** begin SOURCE MATERIAL **

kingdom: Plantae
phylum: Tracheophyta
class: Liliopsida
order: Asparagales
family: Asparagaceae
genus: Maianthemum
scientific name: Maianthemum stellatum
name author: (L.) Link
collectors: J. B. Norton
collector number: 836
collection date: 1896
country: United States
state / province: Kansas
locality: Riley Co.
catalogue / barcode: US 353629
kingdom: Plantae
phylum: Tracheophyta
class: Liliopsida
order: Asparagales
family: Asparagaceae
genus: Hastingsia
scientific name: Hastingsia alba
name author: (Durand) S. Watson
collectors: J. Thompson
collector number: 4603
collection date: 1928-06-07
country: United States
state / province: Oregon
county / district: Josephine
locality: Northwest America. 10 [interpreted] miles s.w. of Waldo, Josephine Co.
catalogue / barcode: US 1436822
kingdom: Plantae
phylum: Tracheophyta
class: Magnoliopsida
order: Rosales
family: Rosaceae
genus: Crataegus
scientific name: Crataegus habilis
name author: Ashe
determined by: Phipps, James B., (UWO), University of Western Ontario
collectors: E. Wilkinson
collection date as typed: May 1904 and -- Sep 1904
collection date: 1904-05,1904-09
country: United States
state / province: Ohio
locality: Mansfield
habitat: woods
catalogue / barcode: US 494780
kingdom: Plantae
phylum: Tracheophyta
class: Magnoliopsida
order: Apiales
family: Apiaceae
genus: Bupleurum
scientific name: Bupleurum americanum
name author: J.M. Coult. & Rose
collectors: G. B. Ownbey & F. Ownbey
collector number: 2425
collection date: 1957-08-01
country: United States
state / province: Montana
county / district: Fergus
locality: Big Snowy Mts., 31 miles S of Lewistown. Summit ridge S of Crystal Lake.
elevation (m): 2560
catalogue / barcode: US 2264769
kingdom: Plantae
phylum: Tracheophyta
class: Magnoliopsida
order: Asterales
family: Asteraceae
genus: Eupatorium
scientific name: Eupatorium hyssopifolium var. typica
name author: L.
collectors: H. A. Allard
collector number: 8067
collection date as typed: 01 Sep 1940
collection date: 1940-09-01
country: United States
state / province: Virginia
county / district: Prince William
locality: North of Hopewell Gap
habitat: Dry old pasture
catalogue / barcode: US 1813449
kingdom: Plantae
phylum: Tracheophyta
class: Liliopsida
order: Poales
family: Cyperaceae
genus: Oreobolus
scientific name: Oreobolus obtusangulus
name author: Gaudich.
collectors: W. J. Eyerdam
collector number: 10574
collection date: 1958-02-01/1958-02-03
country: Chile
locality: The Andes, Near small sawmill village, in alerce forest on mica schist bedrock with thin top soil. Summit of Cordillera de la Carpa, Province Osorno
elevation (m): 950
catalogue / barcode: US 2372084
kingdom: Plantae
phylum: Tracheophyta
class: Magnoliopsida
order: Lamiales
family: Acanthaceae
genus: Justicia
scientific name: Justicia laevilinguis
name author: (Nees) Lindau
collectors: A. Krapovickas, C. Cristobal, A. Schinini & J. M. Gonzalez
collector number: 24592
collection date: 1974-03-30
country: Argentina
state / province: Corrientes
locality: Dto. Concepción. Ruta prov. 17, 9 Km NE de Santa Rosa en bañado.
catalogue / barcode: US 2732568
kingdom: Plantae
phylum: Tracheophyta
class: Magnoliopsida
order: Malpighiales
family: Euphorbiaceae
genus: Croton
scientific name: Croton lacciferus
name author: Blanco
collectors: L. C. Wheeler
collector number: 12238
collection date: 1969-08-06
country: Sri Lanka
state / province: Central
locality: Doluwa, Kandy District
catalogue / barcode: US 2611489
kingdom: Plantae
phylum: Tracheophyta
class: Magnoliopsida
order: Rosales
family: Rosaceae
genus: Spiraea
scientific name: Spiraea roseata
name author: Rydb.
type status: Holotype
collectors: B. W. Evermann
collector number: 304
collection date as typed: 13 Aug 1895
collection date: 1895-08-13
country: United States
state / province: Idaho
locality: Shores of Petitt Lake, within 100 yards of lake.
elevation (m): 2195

** end SOURCE MATERIAL **

#### AIM:
Repeat the data unchanged, everything from the line containing "catalogue / barcode: US 2611489" down to the line containing "locality: Shores of", including both of those lines.

#### IN RESPONSE:
catalogue / barcode: US 2611489
kingdom: Plantae
phylum: Tracheophyta
class: Magnoliopsida
order: Rosales
family: Rosaceae
genus: Spiraea
scientific name: Spiraea roseata
name author: Rydb.
type status: Holotype
collectors: B. W. Evermann
collector number: 304
collection date as typed: 13 Aug 1895
collection date: 1895-08-13
country: United States
state / province: Idaho
locality: Shores of Petitt Lake, within 100 yards of lake.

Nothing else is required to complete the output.